I mean, really. That teacher knew nothing.
If you’re part of a family of hoarders, like me, then when your parents move house after twenty years in the same place you suddenly find yourself surrounded by your past. Everything full of memories. The noise a toy makes. A phrase in a school book. Even the texture of a folder. You have to make instant decisions — chuck, jumble, storage, keep, take — on thousands of items, small and large. It’s hard work.
My brother and I have spent the last two weekends helping to clear out the loft. It’s family archaeology: layers, layers, layers, deeper into the past. What was fresh when you last saw it is now faded, dusty, the last resting place of flies and spiders.
Things I have learned:
- A Tardis is just a loft with a makeover. Emptying half the loft filled the entire ground floor with boxes.
- “I didn’t think we still had that,” a hundred times over.
- Sellotape is evil. Double-sided sellotape, which we used to kill for at Junior School, is the very devil incarnate. It stains, it degrades, it ruins that bad tracing of Charles I you did in 1979 to please Mrs L Rayner (“don’t forget the L!”).
- There was once a time when I misspelled words. It was a very long time ago.
- At college, I once wrote wearily at the start of a lecture: “And now we return to the land of make believe, and the man with the white hair and the tranquilisers”. I remember that lecturer, but nothing of the course.
- Some of the things I kept in case they might one day be worth something are still worth keeping. Honest!
- It’s time to throw away most of your computer magazine collection when:
- Your parents move to a smaller house.
- There is no conceivable way you could fit any more magazines in the cupboard.

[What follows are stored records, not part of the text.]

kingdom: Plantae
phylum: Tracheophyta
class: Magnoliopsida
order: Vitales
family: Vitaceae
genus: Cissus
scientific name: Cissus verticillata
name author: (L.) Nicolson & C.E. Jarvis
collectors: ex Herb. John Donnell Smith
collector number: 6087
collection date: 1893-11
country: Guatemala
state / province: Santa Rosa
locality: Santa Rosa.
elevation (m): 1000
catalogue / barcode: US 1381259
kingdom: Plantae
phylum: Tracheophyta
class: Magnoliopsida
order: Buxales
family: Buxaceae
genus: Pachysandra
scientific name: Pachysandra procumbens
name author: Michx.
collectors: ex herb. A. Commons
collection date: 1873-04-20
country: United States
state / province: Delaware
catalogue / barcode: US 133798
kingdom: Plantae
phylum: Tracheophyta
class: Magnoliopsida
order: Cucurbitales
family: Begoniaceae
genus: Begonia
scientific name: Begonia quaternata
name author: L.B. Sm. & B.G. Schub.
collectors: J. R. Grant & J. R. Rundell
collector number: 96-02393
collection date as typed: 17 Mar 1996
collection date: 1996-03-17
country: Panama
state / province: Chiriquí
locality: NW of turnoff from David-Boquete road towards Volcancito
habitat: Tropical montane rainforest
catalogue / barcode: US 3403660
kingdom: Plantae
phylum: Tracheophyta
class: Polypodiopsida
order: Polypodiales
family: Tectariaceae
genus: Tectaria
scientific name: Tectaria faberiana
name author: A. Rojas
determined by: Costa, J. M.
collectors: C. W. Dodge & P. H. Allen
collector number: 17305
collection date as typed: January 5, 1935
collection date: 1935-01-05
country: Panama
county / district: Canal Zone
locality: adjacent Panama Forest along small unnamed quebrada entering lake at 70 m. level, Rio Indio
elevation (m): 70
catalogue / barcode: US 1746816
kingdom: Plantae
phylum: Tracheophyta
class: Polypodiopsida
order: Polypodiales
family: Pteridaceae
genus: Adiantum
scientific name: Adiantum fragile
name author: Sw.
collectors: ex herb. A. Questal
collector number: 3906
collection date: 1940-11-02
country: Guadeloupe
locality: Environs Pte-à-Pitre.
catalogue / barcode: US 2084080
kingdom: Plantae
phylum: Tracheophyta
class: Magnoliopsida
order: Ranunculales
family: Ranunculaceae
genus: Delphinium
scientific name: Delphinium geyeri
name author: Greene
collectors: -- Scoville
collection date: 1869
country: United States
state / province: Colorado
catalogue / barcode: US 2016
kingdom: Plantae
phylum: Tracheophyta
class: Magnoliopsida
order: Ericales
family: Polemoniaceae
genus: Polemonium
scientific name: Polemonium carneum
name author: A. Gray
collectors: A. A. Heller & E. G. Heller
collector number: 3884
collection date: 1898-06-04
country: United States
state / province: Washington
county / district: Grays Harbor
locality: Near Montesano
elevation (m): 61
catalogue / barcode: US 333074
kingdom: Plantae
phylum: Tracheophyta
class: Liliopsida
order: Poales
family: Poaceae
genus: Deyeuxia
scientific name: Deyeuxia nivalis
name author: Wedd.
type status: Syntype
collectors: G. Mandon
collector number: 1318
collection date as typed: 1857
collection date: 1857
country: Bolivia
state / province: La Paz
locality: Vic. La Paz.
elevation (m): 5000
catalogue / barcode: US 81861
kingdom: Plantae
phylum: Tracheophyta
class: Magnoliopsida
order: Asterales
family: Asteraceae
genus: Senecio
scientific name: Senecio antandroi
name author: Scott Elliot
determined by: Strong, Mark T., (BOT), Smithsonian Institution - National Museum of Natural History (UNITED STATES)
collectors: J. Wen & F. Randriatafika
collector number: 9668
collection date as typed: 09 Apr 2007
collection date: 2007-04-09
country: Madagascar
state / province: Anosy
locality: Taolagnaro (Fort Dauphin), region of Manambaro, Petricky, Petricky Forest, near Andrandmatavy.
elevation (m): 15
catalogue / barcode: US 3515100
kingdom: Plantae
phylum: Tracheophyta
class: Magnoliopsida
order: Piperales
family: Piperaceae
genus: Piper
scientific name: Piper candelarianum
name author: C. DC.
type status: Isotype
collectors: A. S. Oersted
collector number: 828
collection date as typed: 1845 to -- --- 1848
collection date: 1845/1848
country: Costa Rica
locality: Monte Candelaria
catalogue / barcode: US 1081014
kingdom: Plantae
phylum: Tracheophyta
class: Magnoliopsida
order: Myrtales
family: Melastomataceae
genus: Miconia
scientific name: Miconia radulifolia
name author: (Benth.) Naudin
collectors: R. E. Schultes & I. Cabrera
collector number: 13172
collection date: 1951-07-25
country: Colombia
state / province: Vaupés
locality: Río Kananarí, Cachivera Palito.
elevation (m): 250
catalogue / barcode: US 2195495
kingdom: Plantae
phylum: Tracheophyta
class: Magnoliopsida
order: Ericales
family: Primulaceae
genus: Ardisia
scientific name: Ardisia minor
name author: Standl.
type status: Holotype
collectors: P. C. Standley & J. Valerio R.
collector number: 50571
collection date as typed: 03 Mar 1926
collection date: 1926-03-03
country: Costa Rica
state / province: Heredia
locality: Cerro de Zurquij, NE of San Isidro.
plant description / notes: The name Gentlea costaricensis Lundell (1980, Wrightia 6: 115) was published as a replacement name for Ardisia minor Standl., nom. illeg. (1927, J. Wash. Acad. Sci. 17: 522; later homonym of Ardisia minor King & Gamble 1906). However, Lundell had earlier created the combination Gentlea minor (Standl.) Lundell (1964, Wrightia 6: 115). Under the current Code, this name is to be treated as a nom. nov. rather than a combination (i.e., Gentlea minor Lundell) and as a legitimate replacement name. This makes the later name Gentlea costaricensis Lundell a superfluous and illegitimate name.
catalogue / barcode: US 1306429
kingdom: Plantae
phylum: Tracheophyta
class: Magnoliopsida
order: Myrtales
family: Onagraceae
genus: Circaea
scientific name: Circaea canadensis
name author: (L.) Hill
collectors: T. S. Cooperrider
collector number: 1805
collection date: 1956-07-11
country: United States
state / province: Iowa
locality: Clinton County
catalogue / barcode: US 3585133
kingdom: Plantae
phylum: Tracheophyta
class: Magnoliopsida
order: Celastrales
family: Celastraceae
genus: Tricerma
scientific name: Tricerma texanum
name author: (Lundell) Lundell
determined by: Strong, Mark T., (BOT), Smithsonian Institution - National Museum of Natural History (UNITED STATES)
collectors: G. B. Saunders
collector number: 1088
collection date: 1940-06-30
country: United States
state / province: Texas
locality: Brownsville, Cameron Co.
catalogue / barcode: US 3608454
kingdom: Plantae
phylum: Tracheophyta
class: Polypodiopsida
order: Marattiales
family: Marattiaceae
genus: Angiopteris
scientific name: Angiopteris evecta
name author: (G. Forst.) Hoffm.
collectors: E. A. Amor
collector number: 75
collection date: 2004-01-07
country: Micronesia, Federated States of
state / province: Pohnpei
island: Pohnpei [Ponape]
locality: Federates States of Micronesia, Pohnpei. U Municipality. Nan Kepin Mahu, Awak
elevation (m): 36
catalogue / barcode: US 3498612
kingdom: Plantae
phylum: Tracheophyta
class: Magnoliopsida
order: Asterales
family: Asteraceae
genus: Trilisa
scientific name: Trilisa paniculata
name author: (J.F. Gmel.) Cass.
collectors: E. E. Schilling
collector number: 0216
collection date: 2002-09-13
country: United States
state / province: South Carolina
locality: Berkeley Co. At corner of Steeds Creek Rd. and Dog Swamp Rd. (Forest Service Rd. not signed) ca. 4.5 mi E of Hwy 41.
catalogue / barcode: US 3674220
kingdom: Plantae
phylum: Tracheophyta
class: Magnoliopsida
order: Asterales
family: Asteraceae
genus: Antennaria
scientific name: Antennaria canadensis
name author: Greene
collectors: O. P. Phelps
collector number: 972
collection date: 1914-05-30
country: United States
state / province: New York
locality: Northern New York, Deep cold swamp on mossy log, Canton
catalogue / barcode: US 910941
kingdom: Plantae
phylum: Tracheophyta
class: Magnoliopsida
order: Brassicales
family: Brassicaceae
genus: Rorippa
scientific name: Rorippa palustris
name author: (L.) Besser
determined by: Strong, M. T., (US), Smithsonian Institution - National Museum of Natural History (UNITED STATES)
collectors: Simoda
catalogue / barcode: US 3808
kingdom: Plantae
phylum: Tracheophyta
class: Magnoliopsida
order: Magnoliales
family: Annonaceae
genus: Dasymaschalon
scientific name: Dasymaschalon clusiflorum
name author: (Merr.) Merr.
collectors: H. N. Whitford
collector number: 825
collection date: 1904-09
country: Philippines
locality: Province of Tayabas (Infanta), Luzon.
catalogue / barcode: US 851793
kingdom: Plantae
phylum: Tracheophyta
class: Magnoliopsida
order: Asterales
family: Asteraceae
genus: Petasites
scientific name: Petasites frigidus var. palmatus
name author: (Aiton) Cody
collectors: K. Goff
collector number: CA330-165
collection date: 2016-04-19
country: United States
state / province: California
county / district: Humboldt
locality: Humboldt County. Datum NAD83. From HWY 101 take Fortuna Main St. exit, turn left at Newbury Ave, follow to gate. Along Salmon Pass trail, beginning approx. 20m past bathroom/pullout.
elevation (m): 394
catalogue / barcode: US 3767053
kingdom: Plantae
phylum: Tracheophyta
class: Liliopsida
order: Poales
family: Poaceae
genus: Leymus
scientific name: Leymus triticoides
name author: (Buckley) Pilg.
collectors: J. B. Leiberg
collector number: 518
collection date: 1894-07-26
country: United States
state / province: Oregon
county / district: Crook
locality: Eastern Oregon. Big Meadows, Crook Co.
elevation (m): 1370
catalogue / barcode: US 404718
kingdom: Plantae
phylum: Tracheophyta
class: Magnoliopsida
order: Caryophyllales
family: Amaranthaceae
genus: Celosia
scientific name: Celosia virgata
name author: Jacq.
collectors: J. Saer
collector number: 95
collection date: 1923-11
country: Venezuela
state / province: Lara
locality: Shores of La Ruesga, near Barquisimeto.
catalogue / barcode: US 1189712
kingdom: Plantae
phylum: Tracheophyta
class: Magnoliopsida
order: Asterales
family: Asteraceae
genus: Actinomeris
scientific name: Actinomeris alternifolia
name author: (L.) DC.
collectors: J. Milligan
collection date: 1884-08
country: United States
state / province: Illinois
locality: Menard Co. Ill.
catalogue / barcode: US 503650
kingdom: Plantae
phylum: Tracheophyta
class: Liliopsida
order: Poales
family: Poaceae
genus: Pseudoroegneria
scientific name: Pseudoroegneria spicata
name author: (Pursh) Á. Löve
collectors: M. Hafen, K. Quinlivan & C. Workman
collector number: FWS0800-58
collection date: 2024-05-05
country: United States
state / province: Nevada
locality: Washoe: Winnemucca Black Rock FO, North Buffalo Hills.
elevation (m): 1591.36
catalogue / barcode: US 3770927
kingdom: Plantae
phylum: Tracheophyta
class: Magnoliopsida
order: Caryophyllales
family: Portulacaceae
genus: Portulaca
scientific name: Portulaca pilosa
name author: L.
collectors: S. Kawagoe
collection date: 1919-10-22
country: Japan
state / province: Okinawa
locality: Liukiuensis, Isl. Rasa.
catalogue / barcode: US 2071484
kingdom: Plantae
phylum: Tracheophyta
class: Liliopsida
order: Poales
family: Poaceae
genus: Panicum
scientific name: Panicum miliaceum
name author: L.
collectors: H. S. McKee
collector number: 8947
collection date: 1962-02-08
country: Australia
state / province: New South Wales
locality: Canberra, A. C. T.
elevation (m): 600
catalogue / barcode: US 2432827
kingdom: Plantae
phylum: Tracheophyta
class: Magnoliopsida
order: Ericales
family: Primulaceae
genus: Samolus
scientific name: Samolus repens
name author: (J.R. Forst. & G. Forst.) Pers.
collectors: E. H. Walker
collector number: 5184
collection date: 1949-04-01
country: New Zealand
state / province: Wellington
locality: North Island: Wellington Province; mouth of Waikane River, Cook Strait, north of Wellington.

- The only things holding up shelves of magazines are the magazines on the shelves below.
- Magazines and comics I thought I’d thrown away ten years ago are still in the garage.
- I remember things that happened thirty years ago. I have thirty-year-old possessions.
- I’ve always liked standing with my hands behind my back.
- I need to “be more vocal during lessons.”
From the other side
Some of us are in the other boat. Going to boarding school at 7, doign a university degree that had 6 months of “edukashun”, 6 months of work placements somewhere, moving to the US and then moving house 3 times.
The oldest possessions I have are Marks and Spencer underwear :-)
Despite being a geek and owning almost a terabyte of storage, I have lost a lot of files. There was that project at university where we had to do a small OS in a team of 7. One member of said team write all the code, and it was multi-processor (ok, I didn’t have an MP machine but it would have worked) and multi-tasking. About the same level of functionality as Linus’ original messing about that resulted in Linux.
I also don’t have the bills anymore from 29 Lingholme close. Or any payslips from the UK. They could still audit me.